TO DO => If an entry holds a picture, leave the picture out and output everything else exactly.

SOURCE MATERIAL =>
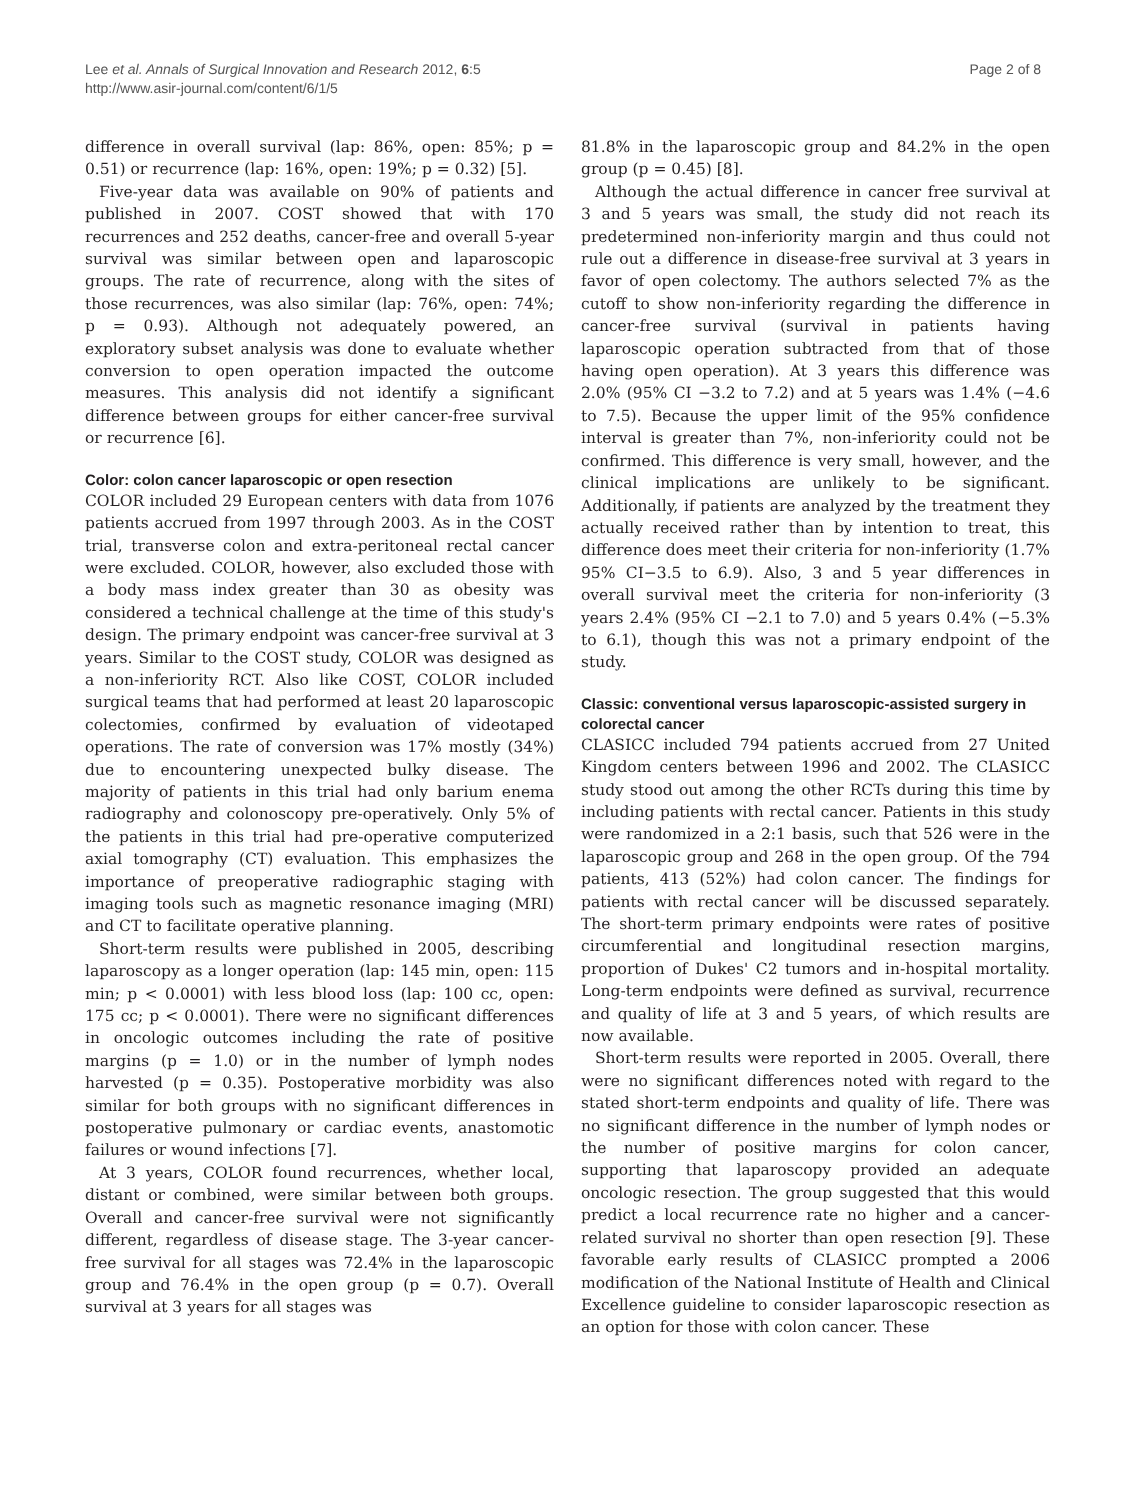Lee et al. Annals of Surgical Innovation and Research 2012, 6:5
http://www.asir-journal.com/content/6/1/5
Page 2 of 8
difference in overall survival (lap: 86%, open: 85%; p = 0.51) or recurrence (lap: 16%, open: 19%; p = 0.32) [5].
Five-year data was available on 90% of patients and published in 2007. COST showed that with 170 recurrences and 252 deaths, cancer-free and overall 5-year survival was similar between open and laparoscopic groups. The rate of recurrence, along with the sites of those recurrences, was also similar (lap: 76%, open: 74%; p = 0.93). Although not adequately powered, an exploratory subset analysis was done to evaluate whether conversion to open operation impacted the outcome measures. This analysis did not identify a significant difference between groups for either cancer-free survival or recurrence [6].
Color: colon cancer laparoscopic or open resection
COLOR included 29 European centers with data from 1076 patients accrued from 1997 through 2003. As in the COST trial, transverse colon and extra-peritoneal rectal cancer were excluded. COLOR, however, also excluded those with a body mass index greater than 30 as obesity was considered a technical challenge at the time of this study's design. The primary endpoint was cancer-free survival at 3 years. Similar to the COST study, COLOR was designed as a non-inferiority RCT. Also like COST, COLOR included surgical teams that had performed at least 20 laparoscopic colectomies, confirmed by evaluation of videotaped operations. The rate of conversion was 17% mostly (34%) due to encountering unexpected bulky disease. The majority of patients in this trial had only barium enema radiography and colonoscopy pre-operatively. Only 5% of the patients in this trial had pre-operative computerized axial tomography (CT) evaluation. This emphasizes the importance of preoperative radiographic staging with imaging tools such as magnetic resonance imaging (MRI) and CT to facilitate operative planning.
Short-term results were published in 2005, describing laparoscopy as a longer operation (lap: 145 min, open: 115 min; p < 0.0001) with less blood loss (lap: 100 cc, open: 175 cc; p < 0.0001). There were no significant differences in oncologic outcomes including the rate of positive margins (p = 1.0) or in the number of lymph nodes harvested (p = 0.35). Postoperative morbidity was also similar for both groups with no significant differences in postoperative pulmonary or cardiac events, anastomotic failures or wound infections [7].
At 3 years, COLOR found recurrences, whether local, distant or combined, were similar between both groups. Overall and cancer-free survival were not significantly different, regardless of disease stage. The 3-year cancer-free survival for all stages was 72.4% in the laparoscopic group and 76.4% in the open group (p = 0.7). Overall survival at 3 years for all stages was
81.8% in the laparoscopic group and 84.2% in the open group (p = 0.45) [8].
Although the actual difference in cancer free survival at 3 and 5 years was small, the study did not reach its predetermined non-inferiority margin and thus could not rule out a difference in disease-free survival at 3 years in favor of open colectomy. The authors selected 7% as the cutoff to show non-inferiority regarding the difference in cancer-free survival (survival in patients having laparoscopic operation subtracted from that of those having open operation). At 3 years this difference was 2.0% (95% CI −3.2 to 7.2) and at 5 years was 1.4% (−4.6 to 7.5). Because the upper limit of the 95% confidence interval is greater than 7%, non-inferiority could not be confirmed. This difference is very small, however, and the clinical implications are unlikely to be significant. Additionally, if patients are analyzed by the treatment they actually received rather than by intention to treat, this difference does meet their criteria for non-inferiority (1.7% 95% CI−3.5 to 6.9). Also, 3 and 5 year differences in overall survival meet the criteria for non-inferiority (3 years 2.4% (95% CI −2.1 to 7.0) and 5 years 0.4% (−5.3% to 6.1), though this was not a primary endpoint of the study.
Classic: conventional versus laparoscopic-assisted surgery in colorectal cancer
CLASICC included 794 patients accrued from 27 United Kingdom centers between 1996 and 2002. The CLASICC study stood out among the other RCTs during this time by including patients with rectal cancer. Patients in this study were randomized in a 2:1 basis, such that 526 were in the laparoscopic group and 268 in the open group. Of the 794 patients, 413 (52%) had colon cancer. The findings for patients with rectal cancer will be discussed separately. The short-term primary endpoints were rates of positive circumferential and longitudinal resection margins, proportion of Dukes' C2 tumors and in-hospital mortality. Long-term endpoints were defined as survival, recurrence and quality of life at 3 and 5 years, of which results are now available.
Short-term results were reported in 2005. Overall, there were no significant differences noted with regard to the stated short-term endpoints and quality of life. There was no significant difference in the number of lymph nodes or the number of positive margins for colon cancer, supporting that laparoscopy provided an adequate oncologic resection. The group suggested that this would predict a local recurrence rate no higher and a cancer-related survival no shorter than open resection [9]. These favorable early results of CLASICC prompted a 2006 modification of the National Institute of Health and Clinical Excellence guideline to consider laparoscopic resection as an option for those with colon cancer. These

REPLY =>
Lee et al. Annals of Surgical Innovation and Research 2012, 6:5
http://www.asir-journal.com/content/6/1/5
Page 2 of 8
difference in overall survival (lap: 86%, open: 85%; p = 0.51) or recurrence (lap: 16%, open: 19%; p = 0.32) [5].
Five-year data was available on 90% of patients and published in 2007. COST showed that with 170 recurrences and 252 deaths, cancer-free and overall 5-year survival was similar between open and laparoscopic groups. The rate of recurrence, along with the sites of those recurrences, was also similar (lap: 76%, open: 74%; p = 0.93). Although not adequately powered, an exploratory subset analysis was done to evaluate whether conversion to open operation impacted the outcome measures. This analysis did not identify a significant difference between groups for either cancer-free survival or recurrence [6].
Color: colon cancer laparoscopic or open resection
COLOR included 29 European centers with data from 1076 patients accrued from 1997 through 2003. As in the COST trial, transverse colon and extra-peritoneal rectal cancer were excluded. COLOR, however, also excluded those with a body mass index greater than 30 as obesity was considered a technical challenge at the time of this study's design. The primary endpoint was cancer-free survival at 3 years. Similar to the COST study, COLOR was designed as a non-inferiority RCT. Also like COST, COLOR included surgical teams that had performed at least 20 laparoscopic colectomies, confirmed by evaluation of videotaped operations. The rate of conversion was 17% mostly (34%) due to encountering unexpected bulky disease. The majority of patients in this trial had only barium enema radiography and colonoscopy pre-operatively. Only 5% of the patients in this trial had pre-operative computerized axial tomography (CT) evaluation. This emphasizes the importance of preoperative radiographic staging with imaging tools such as magnetic resonance imaging (MRI) and CT to facilitate operative planning.
Short-term results were published in 2005, describing laparoscopy as a longer operation (lap: 145 min, open: 115 min; p < 0.0001) with less blood loss (lap: 100 cc, open: 175 cc; p < 0.0001). There were no significant differences in oncologic outcomes including the rate of positive margins (p = 1.0) or in the number of lymph nodes harvested (p = 0.35). Postoperative morbidity was also similar for both groups with no significant differences in postoperative pulmonary or cardiac events, anastomotic failures or wound infections [7].
At 3 years, COLOR found recurrences, whether local, distant or combined, were similar between both groups. Overall and cancer-free survival were not significantly different, regardless of disease stage. The 3-year cancer-free survival for all stages was 72.4% in the laparoscopic group and 76.4% in the open group (p = 0.7). Overall survival at 3 years for all stages was
81.8% in the laparoscopic group and 84.2% in the open group (p = 0.45) [8].
Although the actual difference in cancer free survival at 3 and 5 years was small, the study did not reach its predetermined non-inferiority margin and thus could not rule out a difference in disease-free survival at 3 years in favor of open colectomy. The authors selected 7% as the cutoff to show non-inferiority regarding the difference in cancer-free survival (survival in patients having laparoscopic operation subtracted from that of those having open operation). At 3 years this difference was 2.0% (95% CI −3.2 to 7.2) and at 5 years was 1.4% (−4.6 to 7.5). Because the upper limit of the 95% confidence interval is greater than 7%, non-inferiority could not be confirmed. This difference is very small, however, and the clinical implications are unlikely to be significant. Additionally, if patients are analyzed by the treatment they actually received rather than by intention to treat, this difference does meet their criteria for non-inferiority (1.7% 95% CI−3.5 to 6.9). Also, 3 and 5 year differences in overall survival meet the criteria for non-inferiority (3 years 2.4% (95% CI −2.1 to 7.0) and 5 years 0.4% (−5.3% to 6.1), though this was not a primary endpoint of the study.
Classic: conventional versus laparoscopic-assisted surgery in colorectal cancer
CLASICC included 794 patients accrued from 27 United Kingdom centers between 1996 and 2002. The CLASICC study stood out among the other RCTs during this time by including patients with rectal cancer. Patients in this study were randomized in a 2:1 basis, such that 526 were in the laparoscopic group and 268 in the open group. Of the 794 patients, 413 (52%) had colon cancer. The findings for patients with rectal cancer will be discussed separately. The short-term primary endpoints were rates of positive circumferential and longitudinal resection margins, proportion of Dukes' C2 tumors and in-hospital mortality. Long-term endpoints were defined as survival, recurrence and quality of life at 3 and 5 years, of which results are now available.
Short-term results were reported in 2005. Overall, there were no significant differences noted with regard to the stated short-term endpoints and quality of life. There was no significant difference in the number of lymph nodes or the number of positive margins for colon cancer, supporting that laparoscopy provided an adequate oncologic resection. The group suggested that this would predict a local recurrence rate no higher and a cancer-related survival no shorter than open resection [9]. These favorable early results of CLASICC prompted a 2006 modification of the National Institute of Health and Clinical Excellence guideline to consider laparoscopic resection as an option for those with colon cancer. These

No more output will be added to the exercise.